CONSIGNES: Dans l'extrait sur le désir, condensez en une liste courte le paragraphe qui commence par « Les sociétés les plus anciennes », en gardant ses idées principales.

EXTRAIT SOURCE:

Les sociétés les plus anciennes sont au contraire celles où l’universalité du désir se montre de la façon la plus évidente, ce qui a largement contribué à l’hypothèse controversée d’un communisme primitif. Dans ces sociétés, rien n’est accompli, dans aucun domaine, sans avoir à exprimer le désir de se montrer à l’écoute des dieux, à la mesure des ancêtres, en phase avec la nature (et ses esprits), en conformité avec les règles de la parenté, à la hauteur des exigences du don. Ce que l’observateur moderne perçoit comme autant d’obligations formelles et de règles contraignantes lui paraît à l’opposé du désir, mais cela témoigne seulement de son impressionnante myopie. Axé sur l’image de soi, le désir « primitif » gouvernait les actions dont cette image dépendait. Que ce désir soit codé, et donc aliéné, n’enlevait évidemment rien à sa réalité de désir, bien au contraire (que ceux qui lui opposent à la hâte le désir moderne, qui relève pourtant de l’injonction surmoïque devenue marchande, s’interrogent quelque peu à ce propos). L’ethnographie a suffisamment montré d’exemples où de ne pouvoir suffire à ses exigences de dignité, ou du fait d’avoir été réduit à la servitude, le sujet « primitif » en arrivait à s’effondrer, et se laissait mourir (mort qu’on considérait alors comme grandiose). Le désir codifié à l’ancienne avait devant lui un champ de reconnaissance universelle à laquelle il parlait en s’y conformant ou en s’y opposant, tandis que dans la codification marchande moderne, le contenu particulier du désir, apparemment libre, est condamné sans rémission à une insignifiance radicale et donc au mutisme social, puisque son sens est ailleurs (dans la promotion du commerce auquel il contribue).

Données extraites d'une collection:
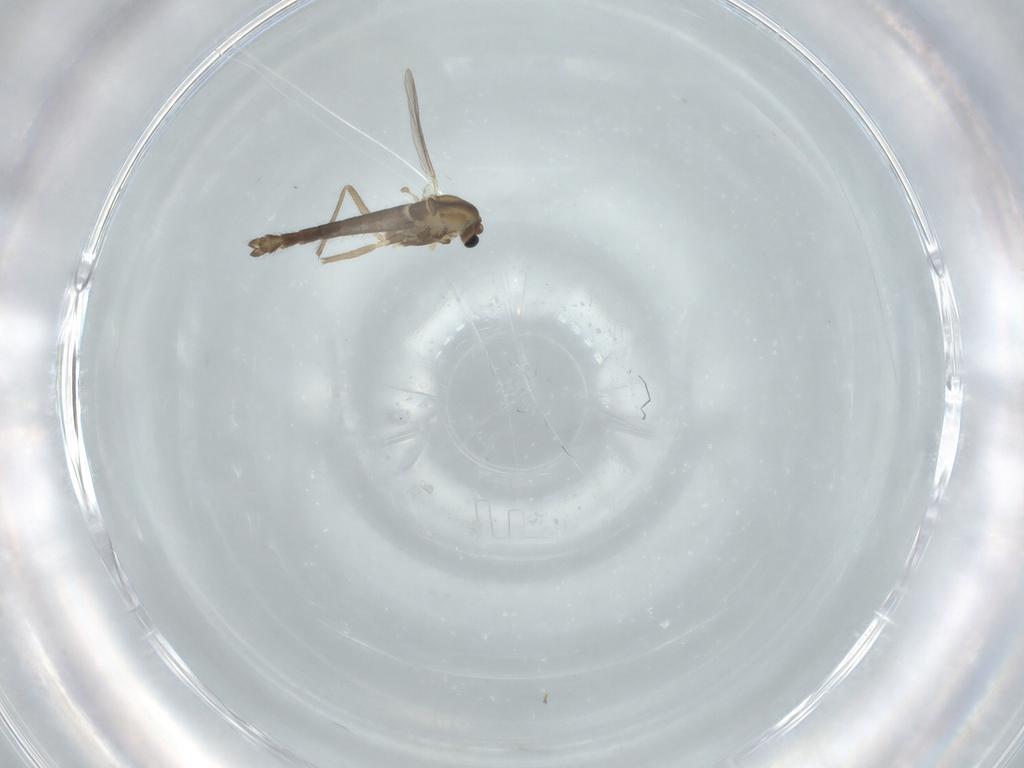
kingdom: Animalia
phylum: Arthropoda
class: Insecta
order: Diptera
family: Chironomidae
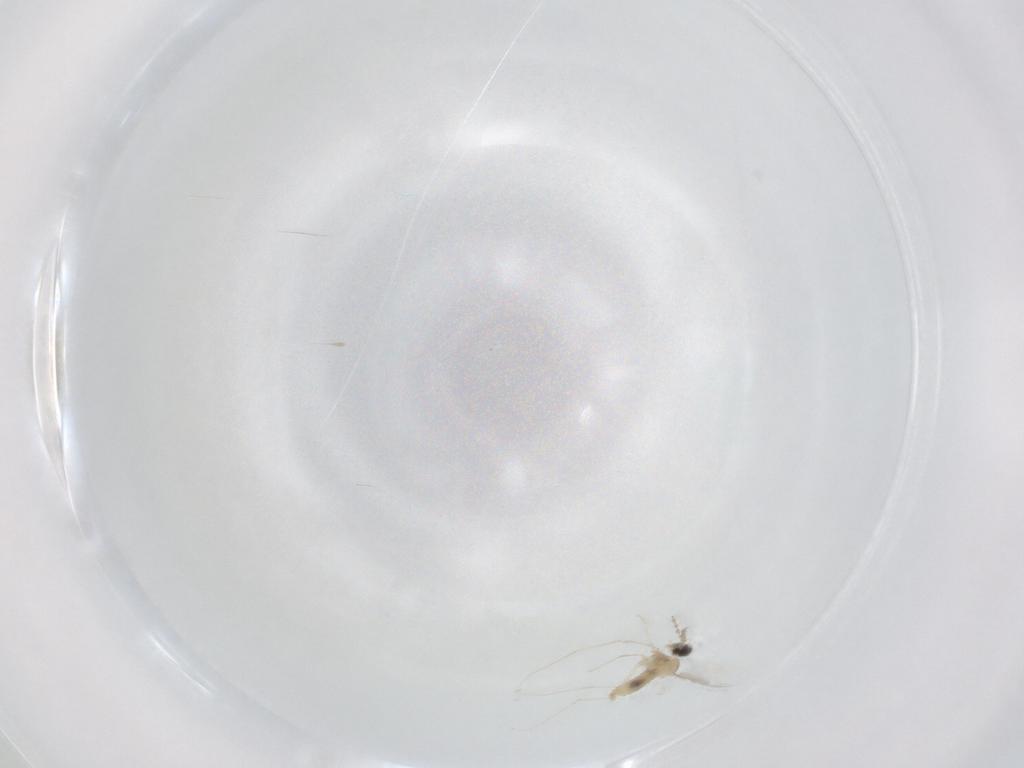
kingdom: Animalia
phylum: Arthropoda
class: Insecta
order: Diptera
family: Cecidomyiidae
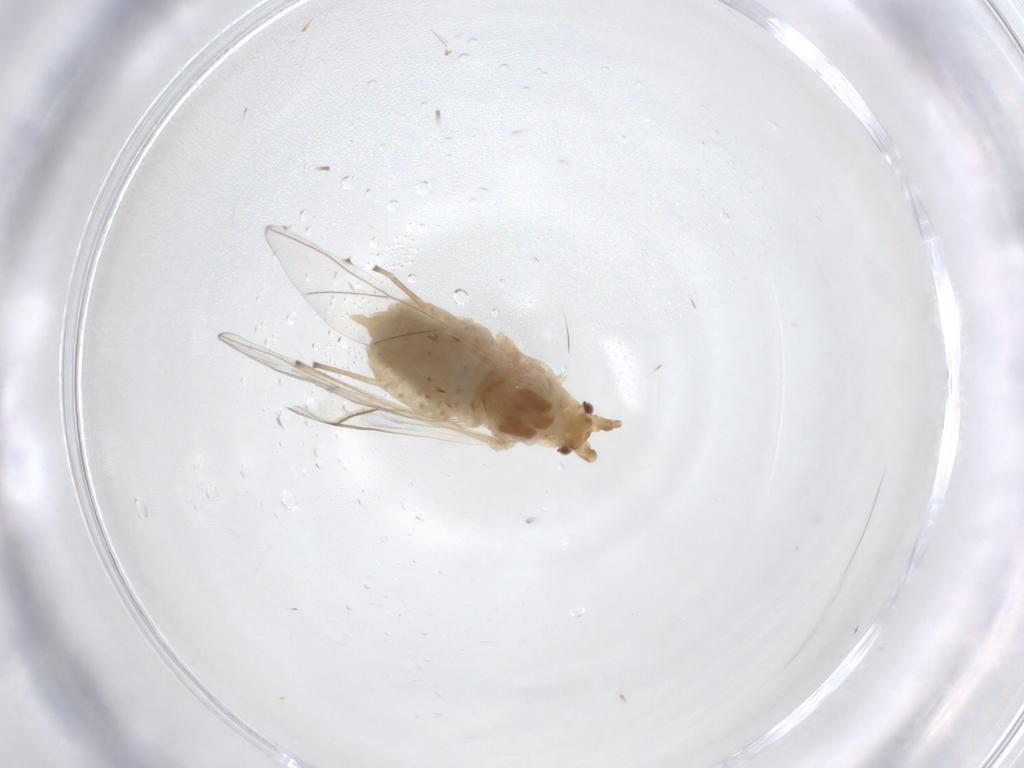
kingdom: Animalia
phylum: Arthropoda
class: Insecta
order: Hemiptera
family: Aphididae
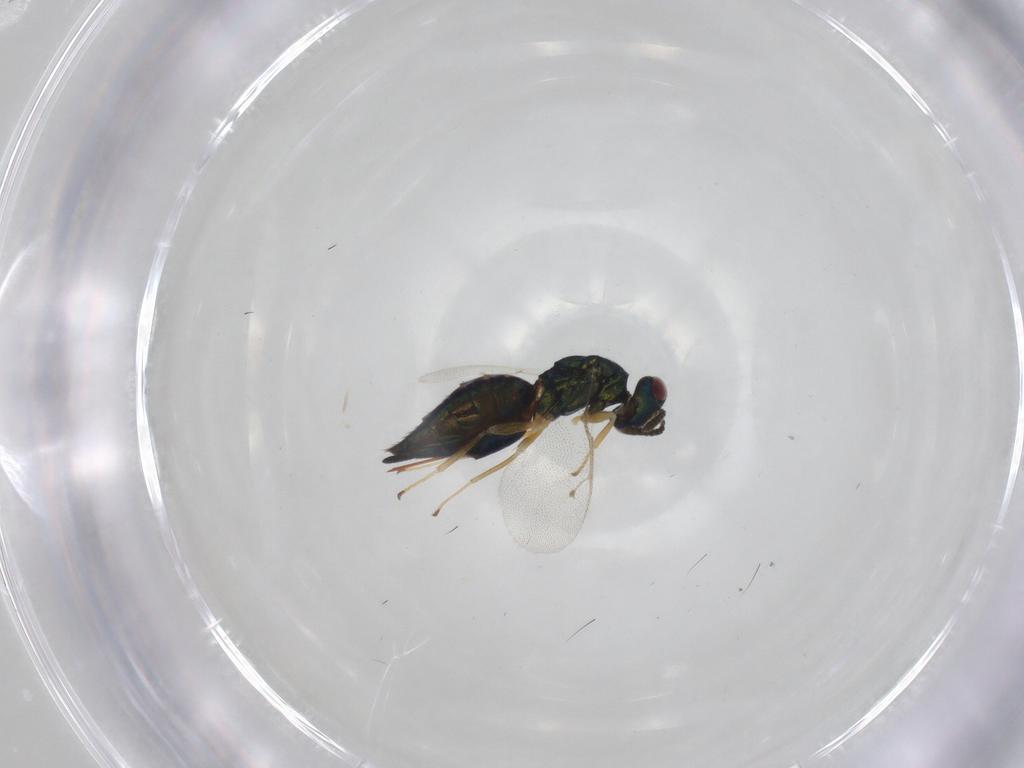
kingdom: Animalia
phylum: Arthropoda
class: Insecta
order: Hymenoptera
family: Pteromalidae
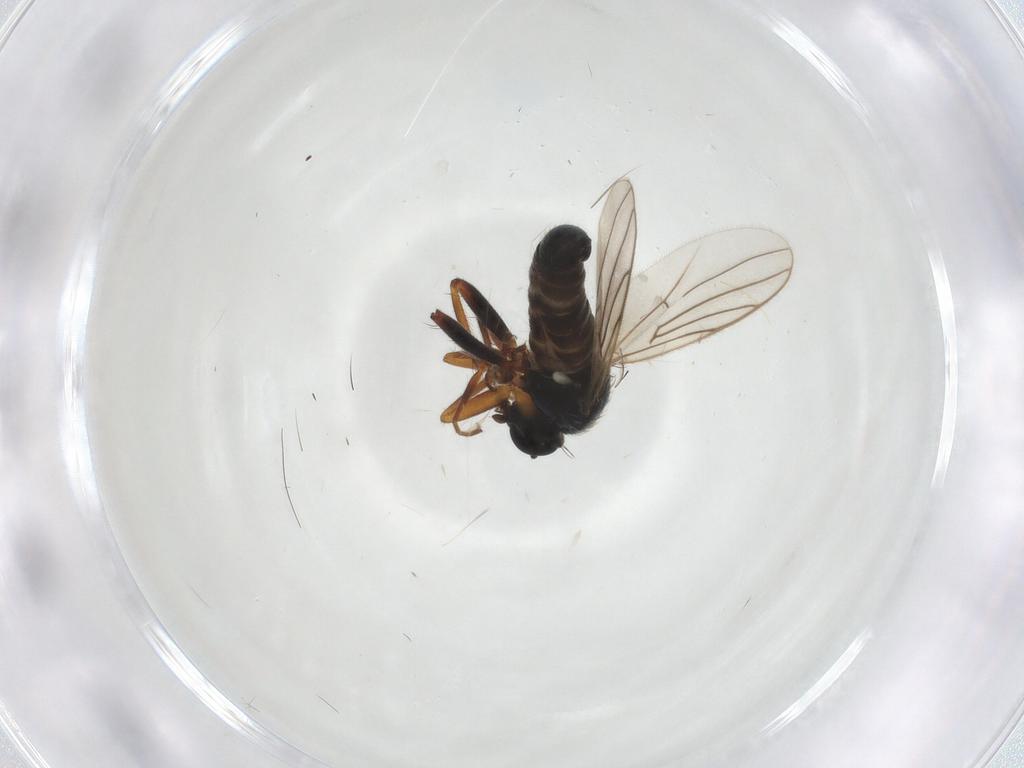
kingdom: Animalia
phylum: Arthropoda
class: Insecta
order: Diptera
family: Hybotidae
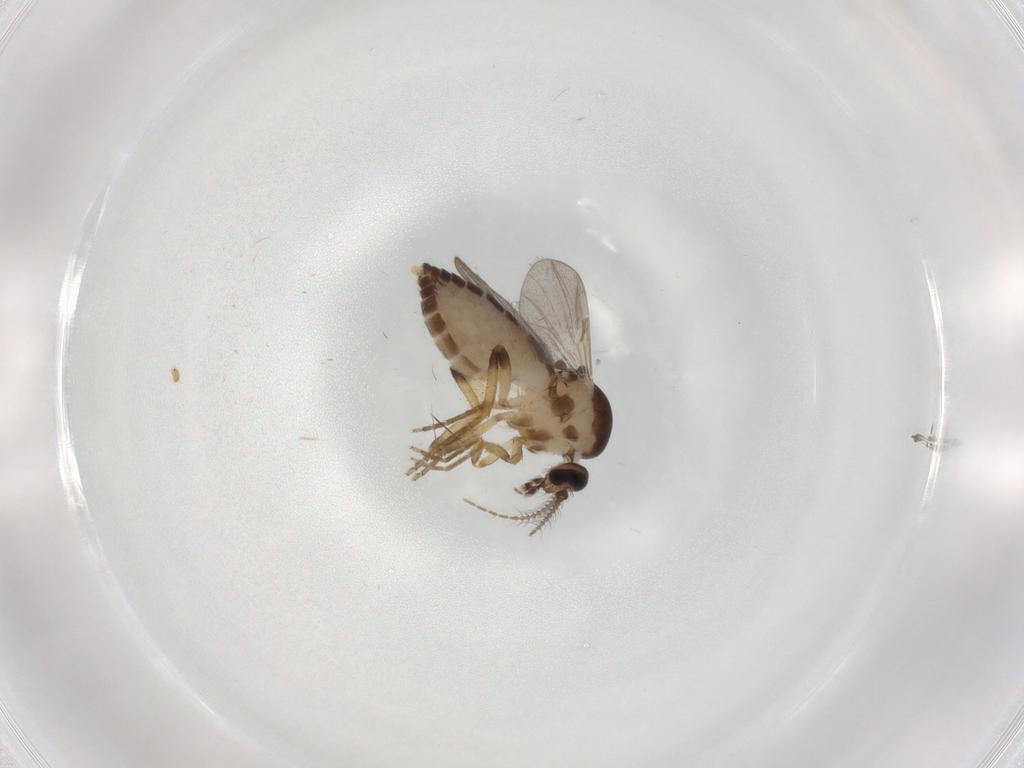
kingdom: Animalia
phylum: Arthropoda
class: Insecta
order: Diptera
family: Ceratopogonidae
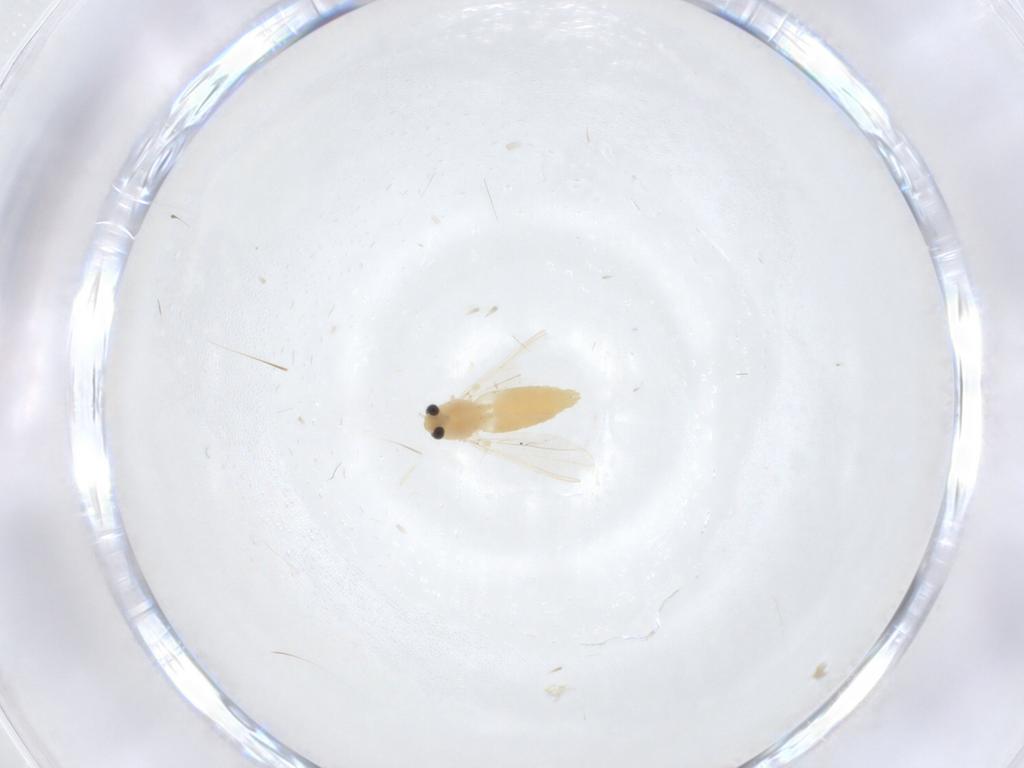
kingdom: Animalia
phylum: Arthropoda
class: Insecta
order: Diptera
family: Chironomidae
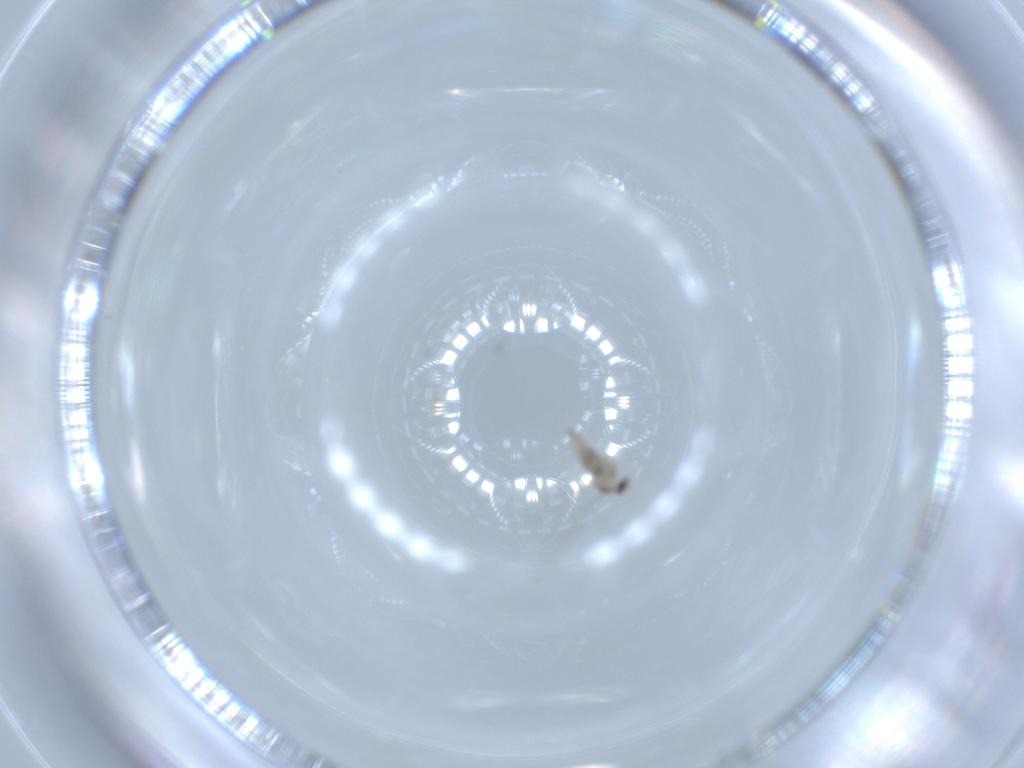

SOLUTION:
- Les sociétés les plus anciennes montrent le plus clairement l'universalité du désir. Cela a largement nourri l'hypothèse controversée d'un communisme primitif.
- Rien n'y est accompli sans exprimer le désir d'être à l'écoute des dieux, à la mesure des ancêtres, en phase avec la nature, conforme aux règles de la parenté et à la hauteur du don.
- L'observateur moderne y voit des obligations contraires au désir, ce qui révèle seulement sa myopie.
- Centré sur l'image de soi, ce désir « primitif » gouvernait les actions. Le fait qu'il soit codé, et donc aliéné, ne lui retirait rien de sa réalité de désir.
- Selon l'ethnographie, le sujet « primitif » qui ne pouvait satisfaire ses exigences de dignité, ou qui était réduit à la servitude, pouvait s'effondrer et se laisser mourir.
- Le désir codifié à l'ancienne s'adressait à un champ de reconnaissance universelle.
- Le désir marchand moderne, apparemment libre, est condamné à l'insignifiance et au mutisme social, car son sens réside dans la promotion du commerce.